Instructions for the task
Beneath this line are the data; copy exactly the part of them that opens with the line containing "right elbow: (561, 261)" and closes with the line containing "neck: (581, 227)", and only that part.

Information supplied

┌────────

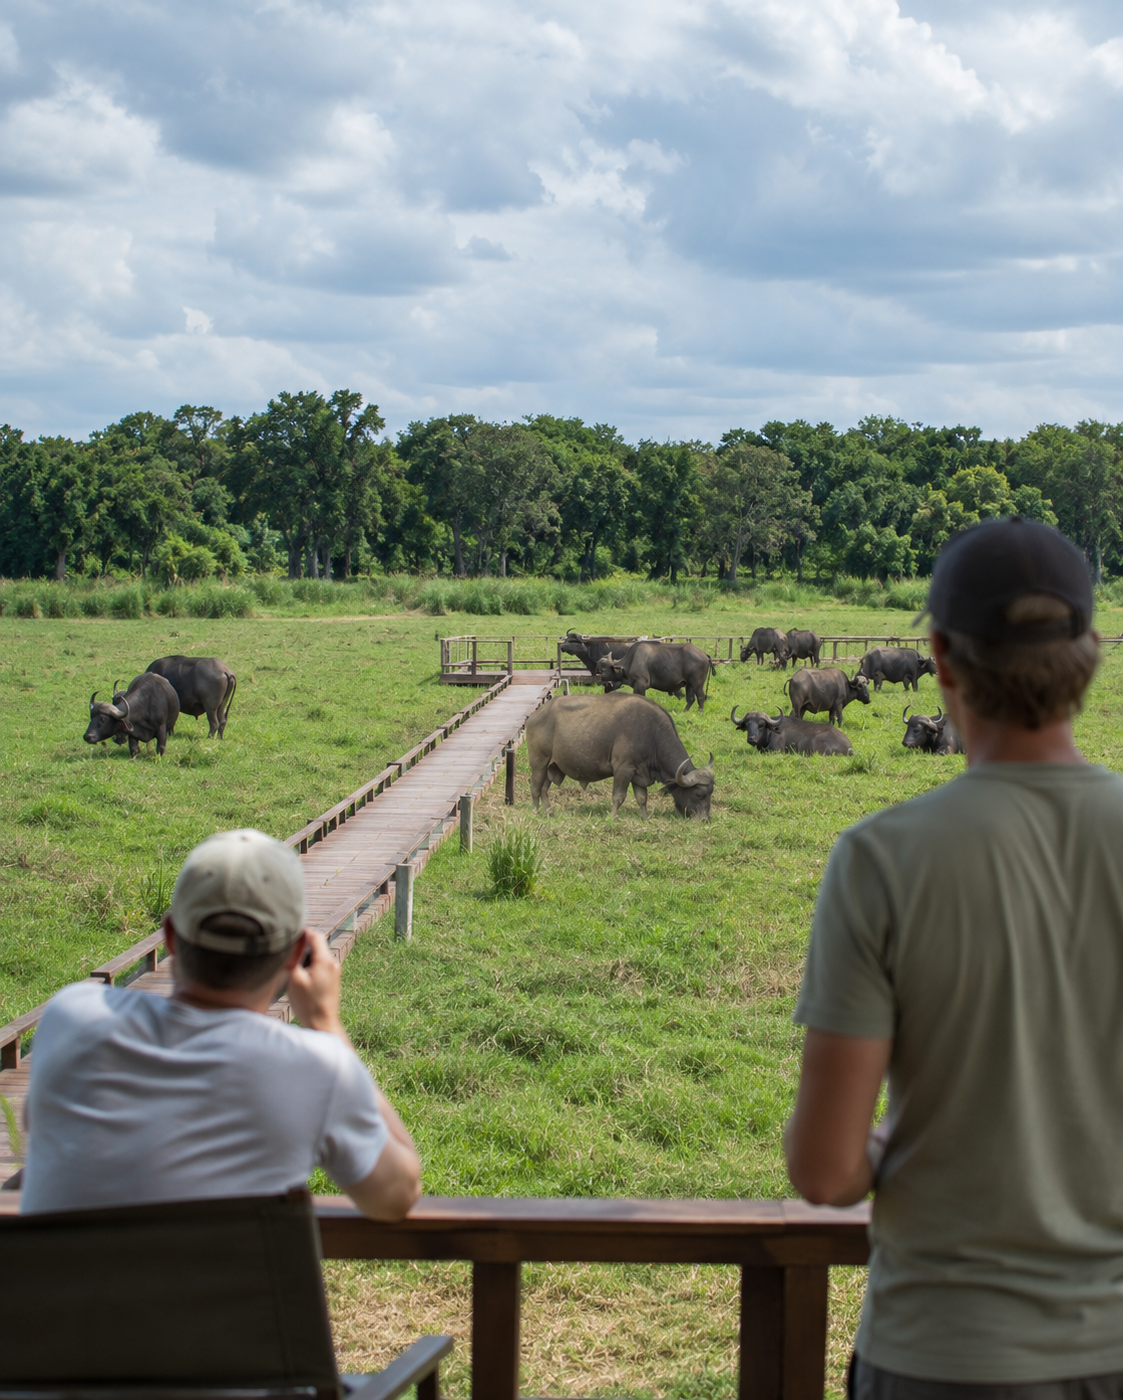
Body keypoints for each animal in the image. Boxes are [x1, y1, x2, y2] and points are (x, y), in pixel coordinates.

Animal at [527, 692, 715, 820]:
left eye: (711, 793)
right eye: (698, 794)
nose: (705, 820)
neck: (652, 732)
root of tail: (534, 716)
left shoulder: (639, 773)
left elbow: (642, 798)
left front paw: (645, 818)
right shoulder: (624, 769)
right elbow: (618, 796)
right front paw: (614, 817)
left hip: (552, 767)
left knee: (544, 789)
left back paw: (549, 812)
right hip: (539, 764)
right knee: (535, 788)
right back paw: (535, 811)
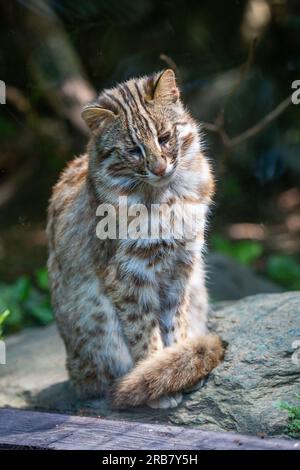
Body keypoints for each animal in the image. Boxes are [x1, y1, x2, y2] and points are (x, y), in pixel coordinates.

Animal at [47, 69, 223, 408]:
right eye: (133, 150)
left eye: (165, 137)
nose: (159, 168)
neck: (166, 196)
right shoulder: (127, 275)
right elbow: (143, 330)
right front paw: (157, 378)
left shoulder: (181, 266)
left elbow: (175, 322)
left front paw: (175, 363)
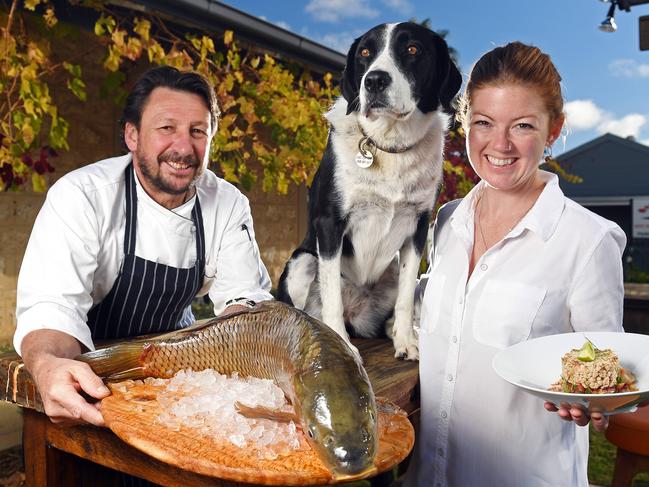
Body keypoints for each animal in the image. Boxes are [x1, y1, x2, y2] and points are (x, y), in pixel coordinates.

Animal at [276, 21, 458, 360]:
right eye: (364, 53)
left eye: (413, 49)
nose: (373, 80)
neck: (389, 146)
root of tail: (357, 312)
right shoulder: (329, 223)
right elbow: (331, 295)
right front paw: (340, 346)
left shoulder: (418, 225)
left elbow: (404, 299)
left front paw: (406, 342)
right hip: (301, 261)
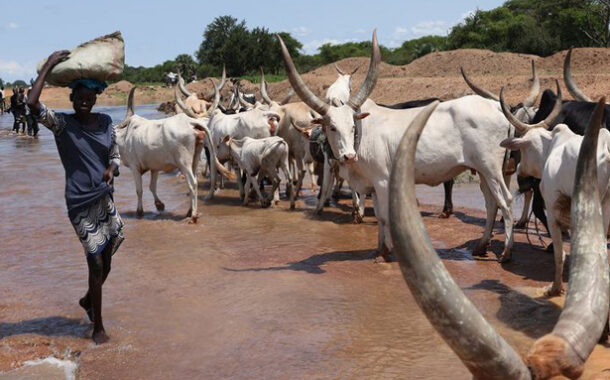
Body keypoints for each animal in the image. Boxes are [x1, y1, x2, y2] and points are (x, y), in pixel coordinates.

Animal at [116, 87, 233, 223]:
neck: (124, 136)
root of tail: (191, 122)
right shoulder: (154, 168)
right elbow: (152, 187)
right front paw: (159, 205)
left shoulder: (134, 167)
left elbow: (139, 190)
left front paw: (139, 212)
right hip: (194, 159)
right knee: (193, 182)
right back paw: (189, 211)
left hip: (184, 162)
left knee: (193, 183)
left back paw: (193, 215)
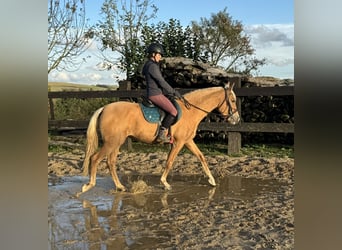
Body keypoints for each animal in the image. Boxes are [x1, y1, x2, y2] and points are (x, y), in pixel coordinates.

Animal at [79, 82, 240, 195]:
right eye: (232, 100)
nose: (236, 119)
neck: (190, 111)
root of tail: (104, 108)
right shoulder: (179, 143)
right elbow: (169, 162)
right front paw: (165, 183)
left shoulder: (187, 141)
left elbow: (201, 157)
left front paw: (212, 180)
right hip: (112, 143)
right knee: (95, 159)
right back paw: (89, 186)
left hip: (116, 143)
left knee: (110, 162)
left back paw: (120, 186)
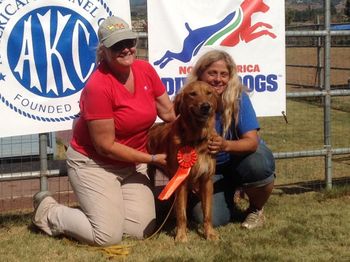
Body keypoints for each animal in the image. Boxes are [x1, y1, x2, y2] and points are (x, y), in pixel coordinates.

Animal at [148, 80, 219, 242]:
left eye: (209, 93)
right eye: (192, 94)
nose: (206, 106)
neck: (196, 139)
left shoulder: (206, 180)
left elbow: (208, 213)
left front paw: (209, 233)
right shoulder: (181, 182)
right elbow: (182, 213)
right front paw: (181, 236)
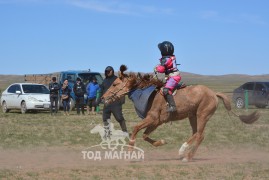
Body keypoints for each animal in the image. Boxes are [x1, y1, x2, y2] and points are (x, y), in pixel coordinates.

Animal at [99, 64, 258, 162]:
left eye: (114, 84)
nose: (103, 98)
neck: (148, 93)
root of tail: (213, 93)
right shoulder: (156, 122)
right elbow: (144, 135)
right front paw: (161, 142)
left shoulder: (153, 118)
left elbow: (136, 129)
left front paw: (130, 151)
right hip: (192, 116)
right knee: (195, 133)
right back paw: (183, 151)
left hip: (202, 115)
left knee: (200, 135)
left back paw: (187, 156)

└────────
┌────────

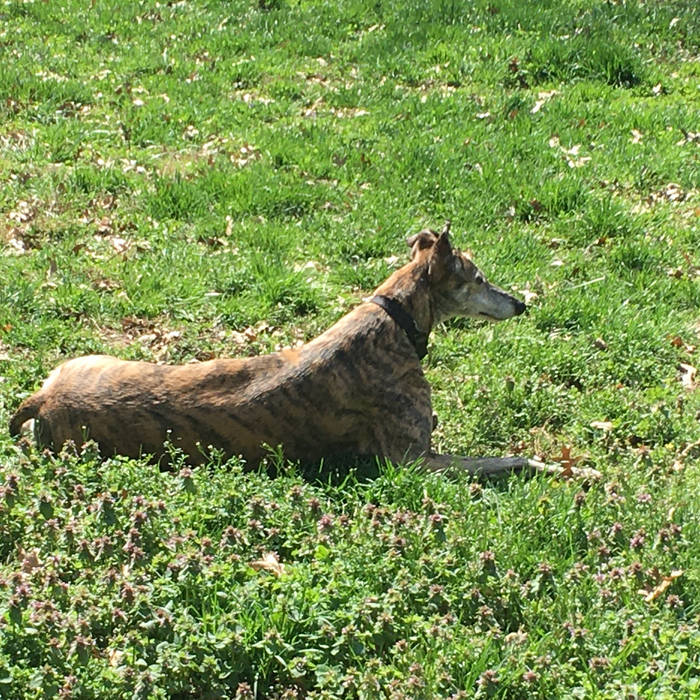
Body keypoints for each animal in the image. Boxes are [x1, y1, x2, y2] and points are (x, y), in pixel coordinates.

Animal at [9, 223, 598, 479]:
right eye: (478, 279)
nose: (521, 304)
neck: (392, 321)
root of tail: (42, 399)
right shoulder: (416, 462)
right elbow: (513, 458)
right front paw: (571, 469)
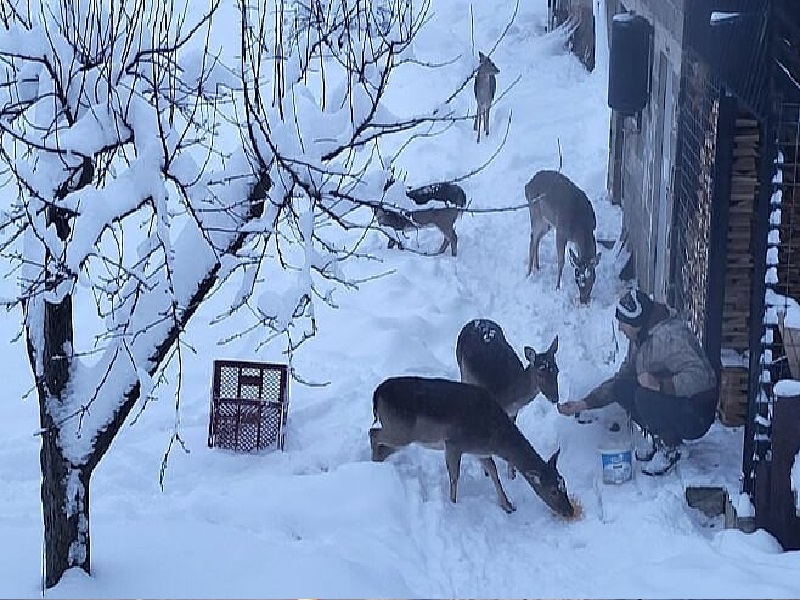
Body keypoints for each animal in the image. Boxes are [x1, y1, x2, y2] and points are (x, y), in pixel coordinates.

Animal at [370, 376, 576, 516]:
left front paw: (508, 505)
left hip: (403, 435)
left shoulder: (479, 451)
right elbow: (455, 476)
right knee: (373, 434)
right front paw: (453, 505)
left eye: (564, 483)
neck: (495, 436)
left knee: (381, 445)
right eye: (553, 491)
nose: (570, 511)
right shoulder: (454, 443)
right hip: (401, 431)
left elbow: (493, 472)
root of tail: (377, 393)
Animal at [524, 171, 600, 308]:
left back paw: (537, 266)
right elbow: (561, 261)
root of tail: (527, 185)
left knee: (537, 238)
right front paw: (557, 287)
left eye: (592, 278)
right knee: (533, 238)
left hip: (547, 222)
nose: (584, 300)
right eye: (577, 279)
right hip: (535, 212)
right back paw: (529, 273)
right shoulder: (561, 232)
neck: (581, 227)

└────────

Completed task
right elbow: (561, 261)
root of tail: (527, 185)
left knee: (537, 238)
right front paw: (557, 287)
left eye: (592, 278)
right knee: (533, 238)
left hip: (547, 222)
nose: (584, 300)
right eye: (577, 279)
right hip: (535, 212)
right back paw: (529, 273)
right shoulder: (561, 232)
neck: (581, 227)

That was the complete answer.